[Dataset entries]
'''
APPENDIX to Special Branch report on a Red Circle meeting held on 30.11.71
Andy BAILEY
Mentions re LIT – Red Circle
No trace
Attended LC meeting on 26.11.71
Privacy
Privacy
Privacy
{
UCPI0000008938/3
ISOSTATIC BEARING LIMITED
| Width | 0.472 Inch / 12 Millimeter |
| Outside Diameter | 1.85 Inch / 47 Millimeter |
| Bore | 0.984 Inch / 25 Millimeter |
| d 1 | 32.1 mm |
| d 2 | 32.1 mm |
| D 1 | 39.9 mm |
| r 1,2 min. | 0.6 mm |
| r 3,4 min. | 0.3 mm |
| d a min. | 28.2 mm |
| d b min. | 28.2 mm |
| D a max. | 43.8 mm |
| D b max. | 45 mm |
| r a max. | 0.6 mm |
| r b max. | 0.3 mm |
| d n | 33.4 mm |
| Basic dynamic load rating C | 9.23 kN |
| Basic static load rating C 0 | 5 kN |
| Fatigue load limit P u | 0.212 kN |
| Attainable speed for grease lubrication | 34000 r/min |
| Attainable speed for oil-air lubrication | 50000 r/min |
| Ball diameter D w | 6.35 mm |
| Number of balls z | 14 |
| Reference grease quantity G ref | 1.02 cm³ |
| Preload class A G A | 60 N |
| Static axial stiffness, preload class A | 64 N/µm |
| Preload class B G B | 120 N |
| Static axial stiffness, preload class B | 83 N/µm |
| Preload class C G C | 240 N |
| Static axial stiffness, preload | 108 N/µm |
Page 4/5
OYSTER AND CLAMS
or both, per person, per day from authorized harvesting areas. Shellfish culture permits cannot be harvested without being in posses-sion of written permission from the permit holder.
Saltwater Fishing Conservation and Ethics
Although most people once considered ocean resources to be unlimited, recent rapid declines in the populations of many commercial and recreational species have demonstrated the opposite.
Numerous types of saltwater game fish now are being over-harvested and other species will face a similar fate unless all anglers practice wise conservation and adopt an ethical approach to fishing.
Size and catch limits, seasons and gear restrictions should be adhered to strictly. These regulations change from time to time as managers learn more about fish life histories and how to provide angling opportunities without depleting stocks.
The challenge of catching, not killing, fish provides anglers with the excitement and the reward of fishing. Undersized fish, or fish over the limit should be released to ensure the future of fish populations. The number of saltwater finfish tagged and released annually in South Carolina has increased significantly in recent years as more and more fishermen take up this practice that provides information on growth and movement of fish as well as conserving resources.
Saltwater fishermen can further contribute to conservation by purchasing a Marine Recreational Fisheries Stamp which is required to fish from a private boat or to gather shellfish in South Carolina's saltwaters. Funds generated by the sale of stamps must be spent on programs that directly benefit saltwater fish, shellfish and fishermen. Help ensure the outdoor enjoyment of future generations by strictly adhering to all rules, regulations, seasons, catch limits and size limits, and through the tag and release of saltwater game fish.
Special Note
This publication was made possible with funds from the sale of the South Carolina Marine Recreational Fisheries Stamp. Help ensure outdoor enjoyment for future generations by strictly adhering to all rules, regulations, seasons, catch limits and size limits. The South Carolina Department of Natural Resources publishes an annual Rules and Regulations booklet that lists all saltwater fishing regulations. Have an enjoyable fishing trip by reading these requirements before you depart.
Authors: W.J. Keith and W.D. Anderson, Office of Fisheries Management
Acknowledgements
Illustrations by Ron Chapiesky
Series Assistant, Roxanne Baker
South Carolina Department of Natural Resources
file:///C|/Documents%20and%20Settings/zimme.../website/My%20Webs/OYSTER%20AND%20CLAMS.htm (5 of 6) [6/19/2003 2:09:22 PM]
'''
Search the records above for "Inch". Copy each line where it is found.

» **Written solution**:
| Width | 0.472 Inch / 12 Millimeter |
| Outside Diameter | 1.85 Inch / 47 Millimeter |
| Bore | 0.984 Inch / 25 Millimeter |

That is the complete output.